Task requirements |
Exact copies of the lines from the one holding "Better handling of outage data, start: Oct" through the last line of the entries below are to be printed, with pictures omitted.

(Revision comparison data)
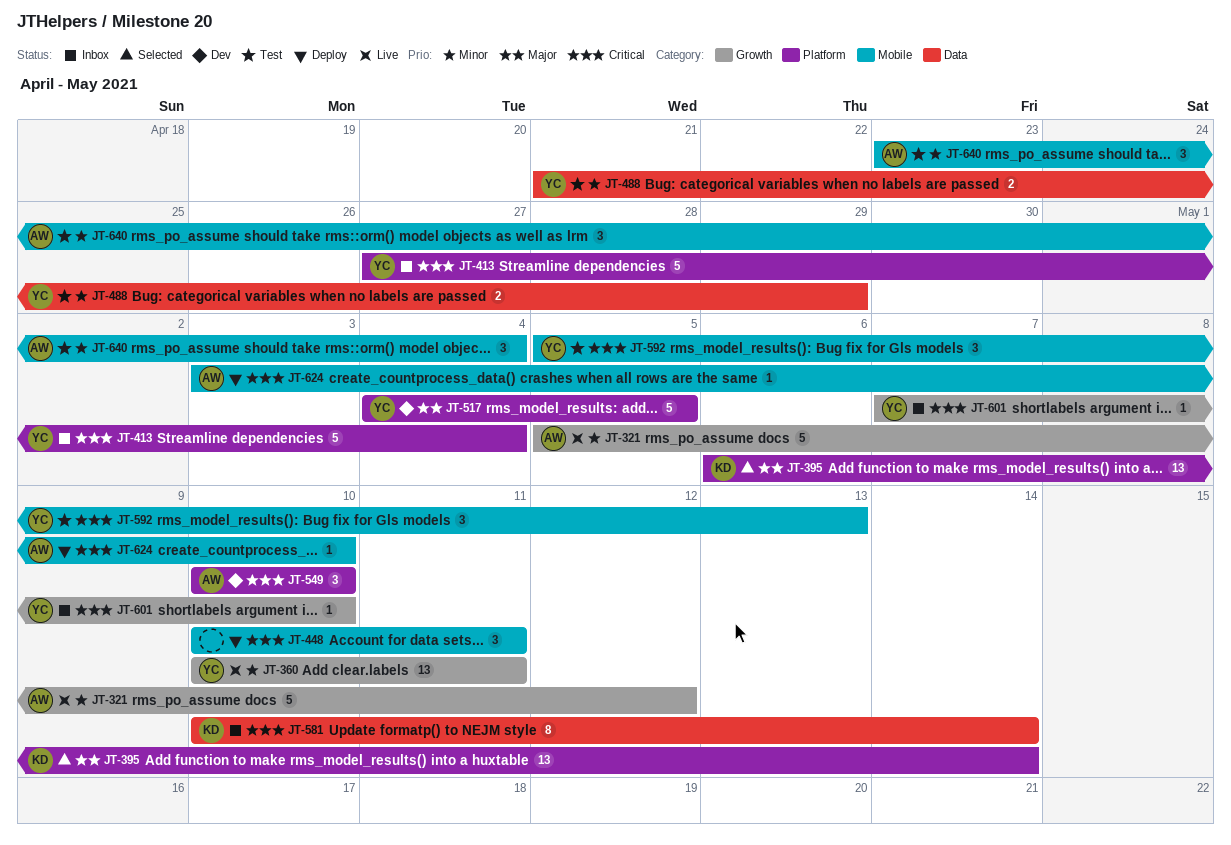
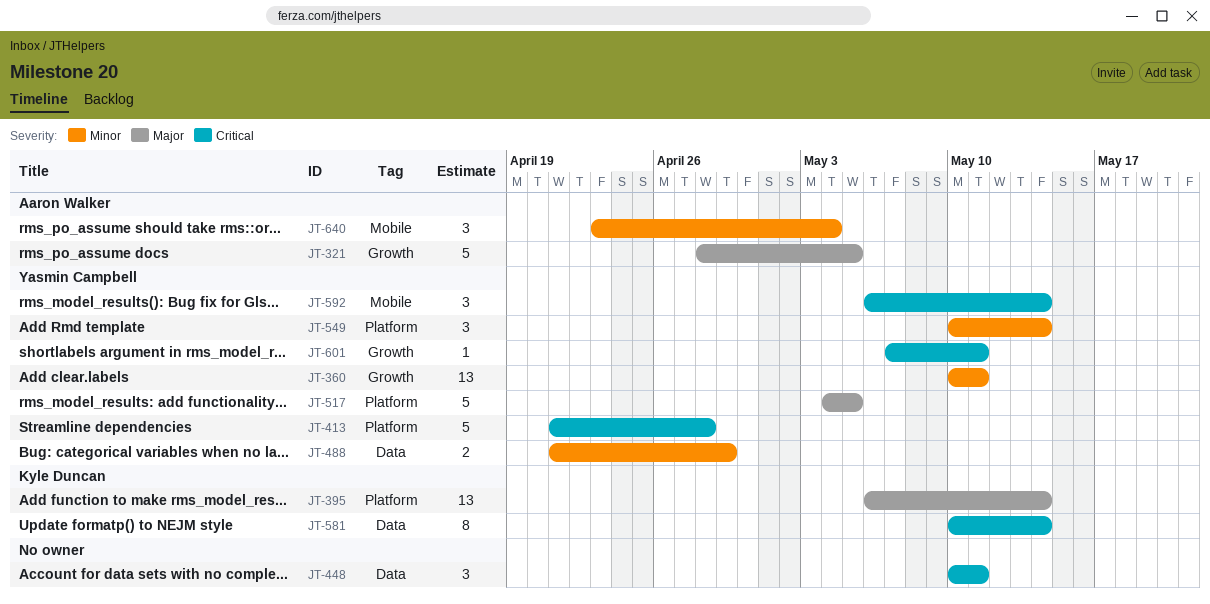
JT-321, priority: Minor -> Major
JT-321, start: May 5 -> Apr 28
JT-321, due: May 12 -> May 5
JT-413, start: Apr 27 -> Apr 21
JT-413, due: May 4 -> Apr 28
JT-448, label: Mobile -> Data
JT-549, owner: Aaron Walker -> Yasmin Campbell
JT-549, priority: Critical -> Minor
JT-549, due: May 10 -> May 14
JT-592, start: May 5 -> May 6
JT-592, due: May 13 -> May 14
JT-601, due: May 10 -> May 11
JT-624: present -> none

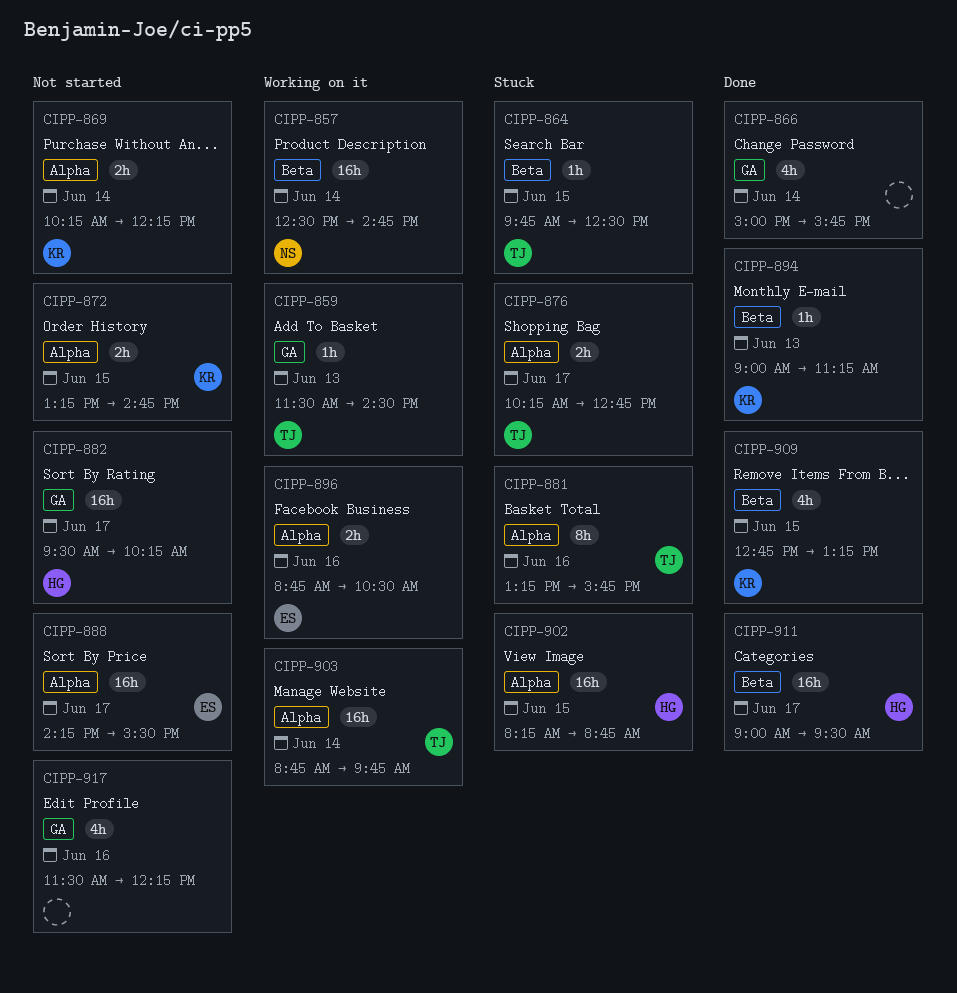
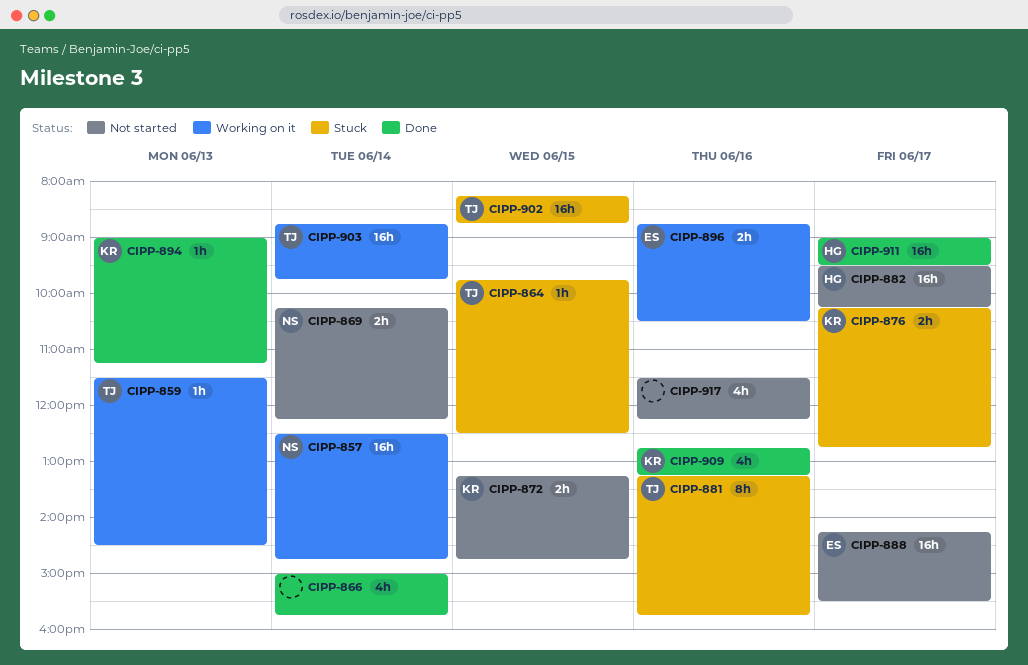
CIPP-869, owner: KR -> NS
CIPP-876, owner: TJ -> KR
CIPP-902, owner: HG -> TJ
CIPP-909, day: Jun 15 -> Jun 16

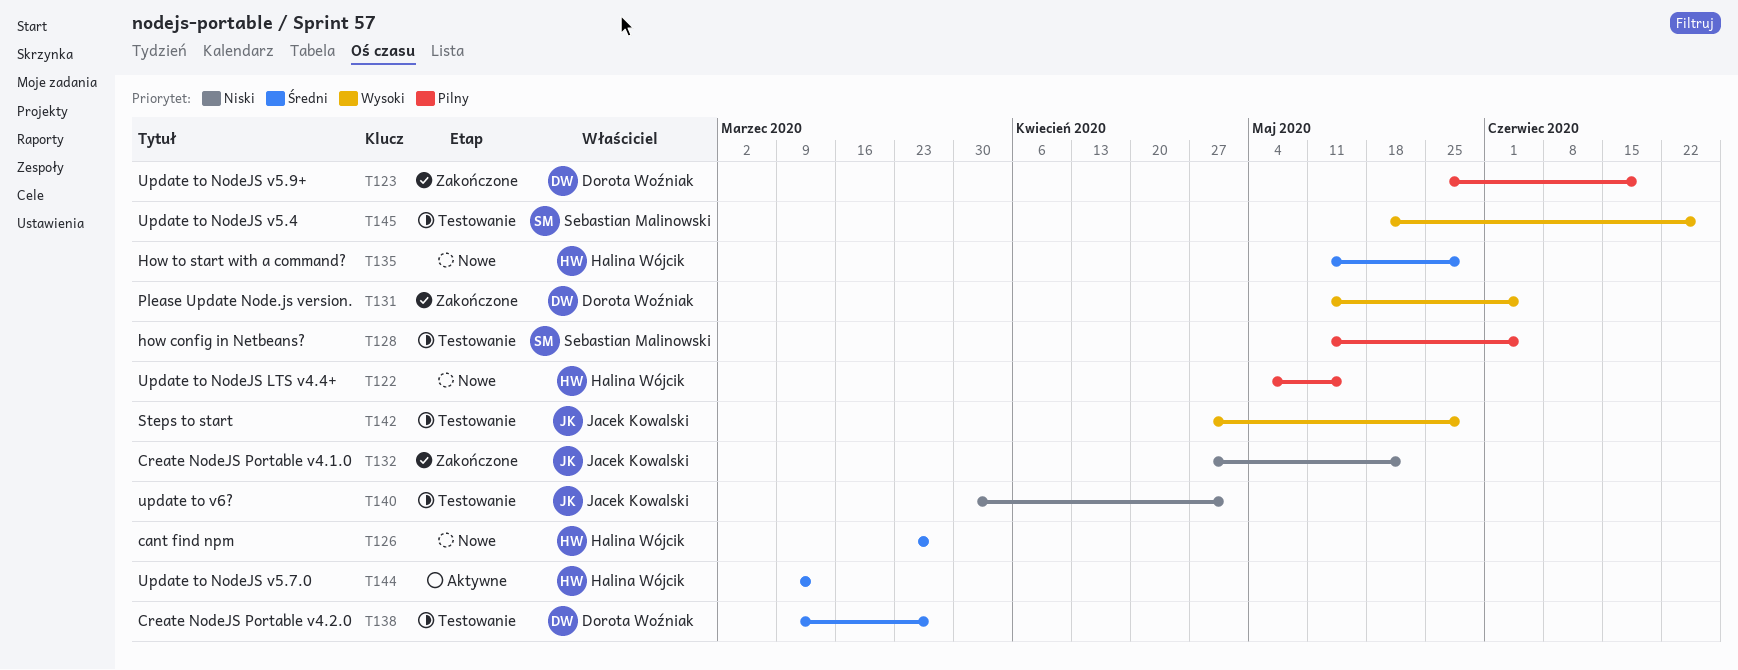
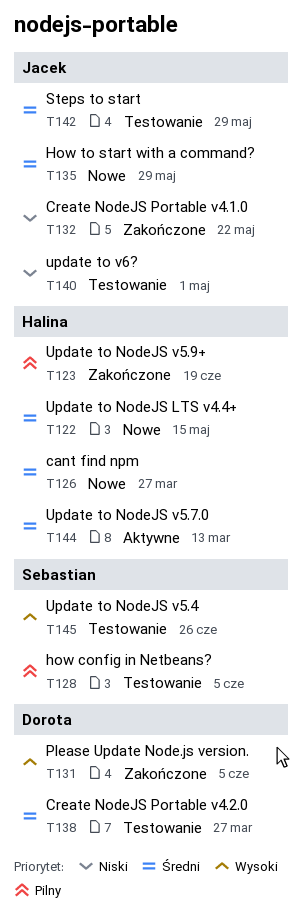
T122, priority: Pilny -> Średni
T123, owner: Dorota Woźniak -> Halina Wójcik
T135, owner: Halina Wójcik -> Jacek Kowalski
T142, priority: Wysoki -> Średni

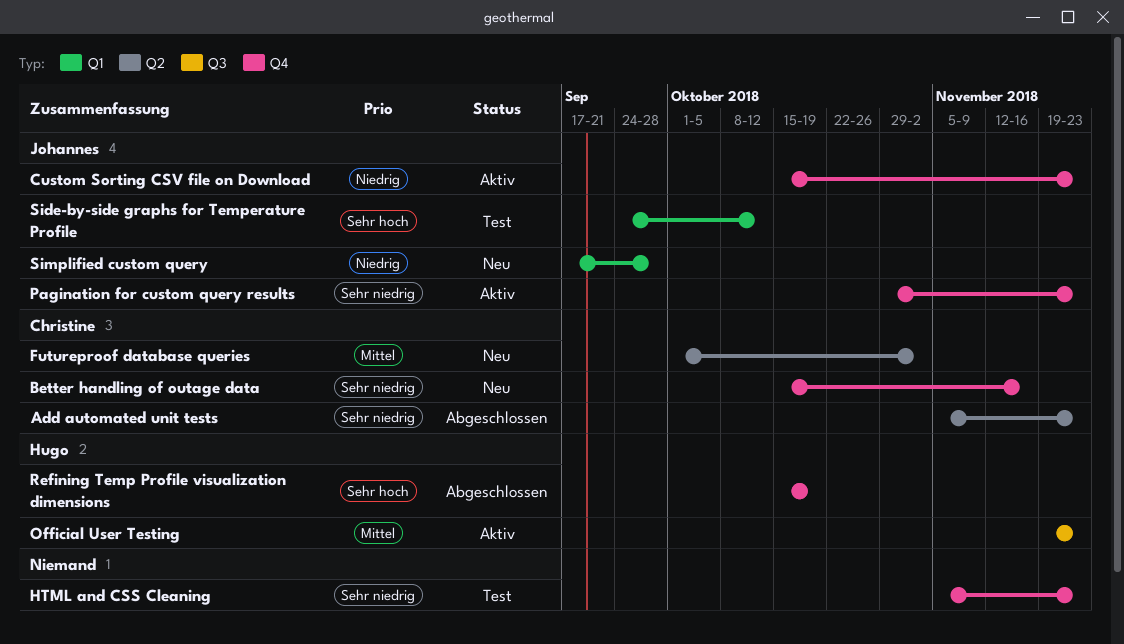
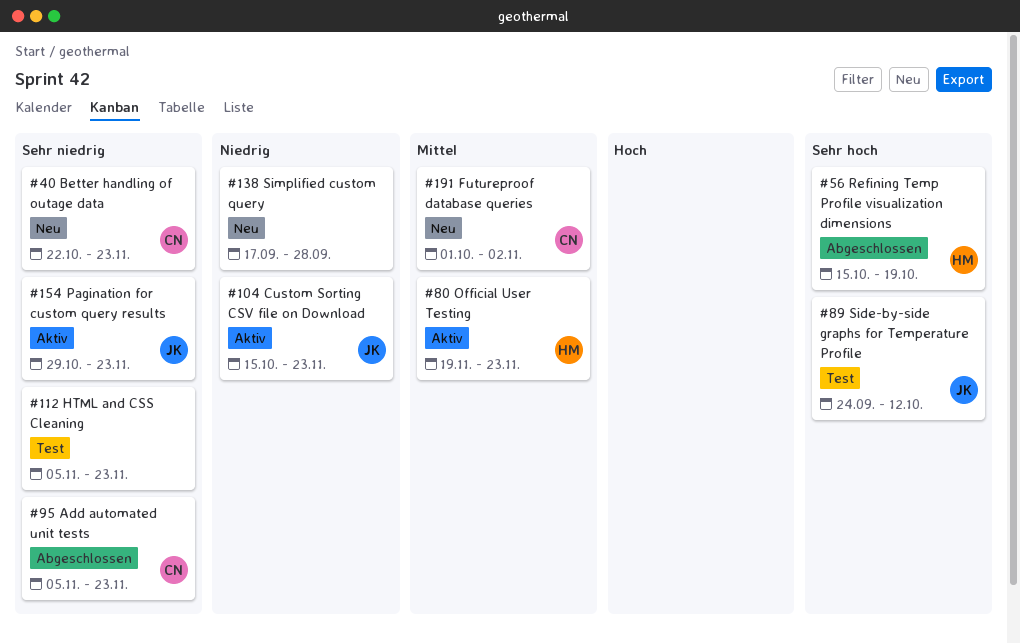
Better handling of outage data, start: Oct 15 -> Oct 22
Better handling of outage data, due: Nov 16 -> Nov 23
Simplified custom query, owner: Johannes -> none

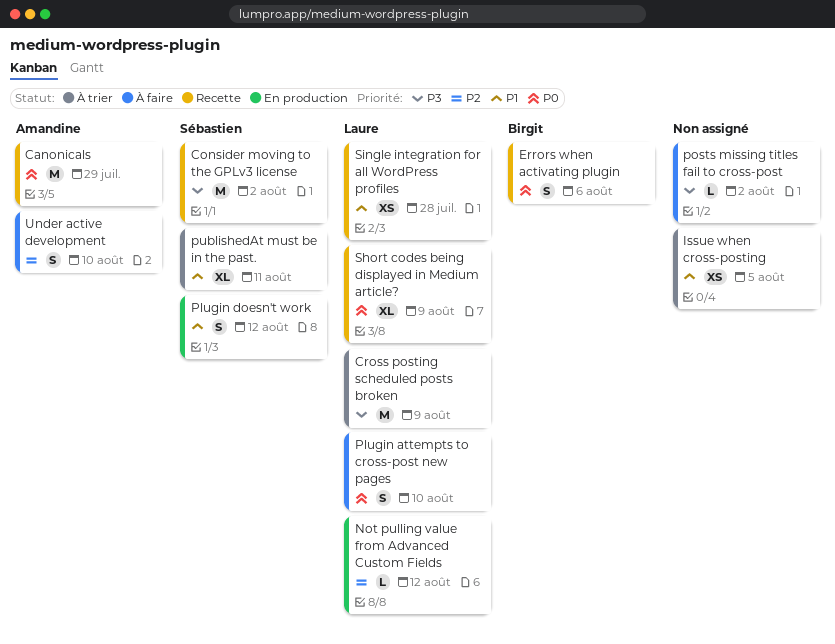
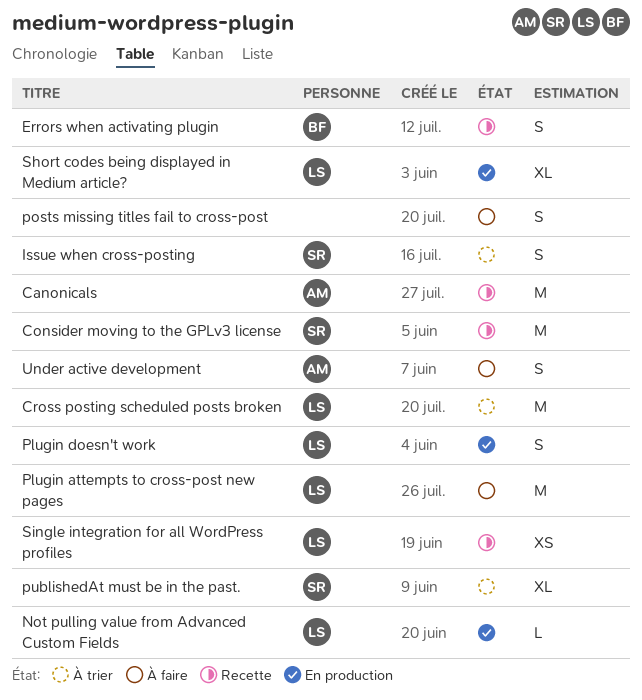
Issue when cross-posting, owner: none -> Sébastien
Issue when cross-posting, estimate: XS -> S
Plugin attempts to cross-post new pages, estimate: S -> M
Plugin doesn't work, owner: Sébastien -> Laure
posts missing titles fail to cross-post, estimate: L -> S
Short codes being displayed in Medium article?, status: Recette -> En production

Answer below |
Better handling of outage data, start: Oct 15 -> Oct 22
Better handling of outage data, due: Nov 16 -> Nov 23
Simplified custom query, owner: Johannes -> none

Issue when cross-posting, owner: none -> Sébastien
Issue when cross-posting, estimate: XS -> S
Plugin attempts to cross-post new pages, estimate: S -> M
Plugin doesn't work, owner: Sébastien -> Laure
posts missing titles fail to cross-post, estimate: L -> S
Short codes being displayed in Medium article?, status: Recette -> En production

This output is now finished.